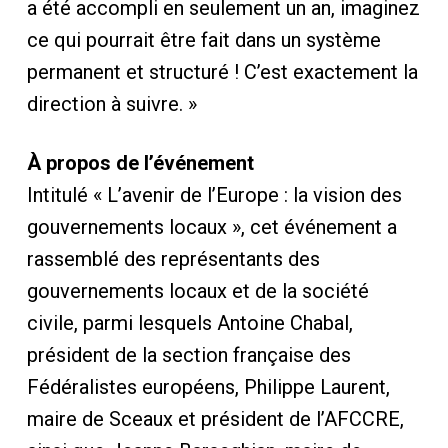
a été accompli en seulement un an, imaginez
ce qui pourrait être fait dans un système
permanent et structuré ! C’est exactement la
direction à suivre. »
À propos de l’événement
Intitulé « L’avenir de l’Europe : la vision des
gouvernements locaux », cet événement a
rassemblé des représentants des
gouvernements locaux et de la société
civile, parmi lesquels Antoine Chabal,
président de la section française des
Fédéralistes européens, Philippe Laurent,
maire de Sceaux et président de l’AFCCRE,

# # # # #

→ **Directions**
Nothing beyond a number is expected: count the lines of the material that hold the string "événement".

→ **Response**
2